**Assigned task**
Include in the output exactly the lines from the opening of the data through the line containing "magnification brightfield microscopy", and nothing more.

**Available data**
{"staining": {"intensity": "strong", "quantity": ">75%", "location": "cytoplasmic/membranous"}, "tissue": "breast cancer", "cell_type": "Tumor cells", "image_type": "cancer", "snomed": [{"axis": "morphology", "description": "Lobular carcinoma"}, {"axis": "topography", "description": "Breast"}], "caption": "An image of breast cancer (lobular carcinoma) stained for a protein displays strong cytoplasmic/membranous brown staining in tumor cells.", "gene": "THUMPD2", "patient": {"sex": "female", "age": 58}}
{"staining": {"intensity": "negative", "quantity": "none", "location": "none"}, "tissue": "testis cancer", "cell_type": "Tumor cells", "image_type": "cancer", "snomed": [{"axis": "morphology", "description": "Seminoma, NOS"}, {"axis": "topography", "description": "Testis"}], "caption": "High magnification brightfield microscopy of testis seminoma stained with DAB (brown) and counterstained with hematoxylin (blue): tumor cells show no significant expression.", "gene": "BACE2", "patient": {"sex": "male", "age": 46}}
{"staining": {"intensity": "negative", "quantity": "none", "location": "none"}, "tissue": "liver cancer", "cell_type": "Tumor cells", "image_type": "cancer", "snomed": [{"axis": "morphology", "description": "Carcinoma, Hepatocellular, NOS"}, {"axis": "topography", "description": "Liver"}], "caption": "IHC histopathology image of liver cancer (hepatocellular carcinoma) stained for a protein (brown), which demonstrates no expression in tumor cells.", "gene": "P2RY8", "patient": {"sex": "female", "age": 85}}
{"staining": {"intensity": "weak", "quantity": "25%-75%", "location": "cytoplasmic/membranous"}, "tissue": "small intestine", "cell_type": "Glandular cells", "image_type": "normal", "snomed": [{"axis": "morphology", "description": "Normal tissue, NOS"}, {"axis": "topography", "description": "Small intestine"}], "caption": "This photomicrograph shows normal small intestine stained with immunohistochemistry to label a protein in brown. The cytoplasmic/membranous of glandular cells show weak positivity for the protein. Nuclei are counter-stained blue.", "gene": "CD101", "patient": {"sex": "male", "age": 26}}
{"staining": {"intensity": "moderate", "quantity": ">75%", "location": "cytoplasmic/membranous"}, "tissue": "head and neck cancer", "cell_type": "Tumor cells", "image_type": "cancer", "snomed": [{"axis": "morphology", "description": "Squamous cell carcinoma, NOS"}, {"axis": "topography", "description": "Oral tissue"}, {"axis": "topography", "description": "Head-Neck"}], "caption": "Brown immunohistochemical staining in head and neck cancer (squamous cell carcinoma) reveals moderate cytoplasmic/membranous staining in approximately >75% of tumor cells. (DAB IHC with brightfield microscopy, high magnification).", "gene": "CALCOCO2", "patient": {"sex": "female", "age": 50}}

**Answer space**
{"staining": {"intensity": "strong", "quantity": ">75%", "location": "cytoplasmic/membranous"}, "tissue": "breast cancer", "cell_type": "Tumor cells", "image_type": "cancer", "snomed": [{"axis": "morphology", "description": "Lobular carcinoma"}, {"axis": "topography", "description": "Breast"}], "caption": "An image of breast cancer (lobular carcinoma) stained for a protein displays strong cytoplasmic/membranous brown staining in tumor cells.", "gene": "THUMPD2", "patient": {"sex": "female", "age": 58}}
{"staining": {"intensity": "negative", "quantity": "none", "location": "none"}, "tissue": "testis cancer", "cell_type": "Tumor cells", "image_type": "cancer", "snomed": [{"axis": "morphology", "description": "Seminoma, NOS"}, {"axis": "topography", "description": "Testis"}], "caption": "High magnification brightfield microscopy of testis seminoma stained with DAB (brown) and counterstained with hematoxylin (blue): tumor cells show no significant expression.", "gene": "BACE2", "patient": {"sex": "male", "age": 46}}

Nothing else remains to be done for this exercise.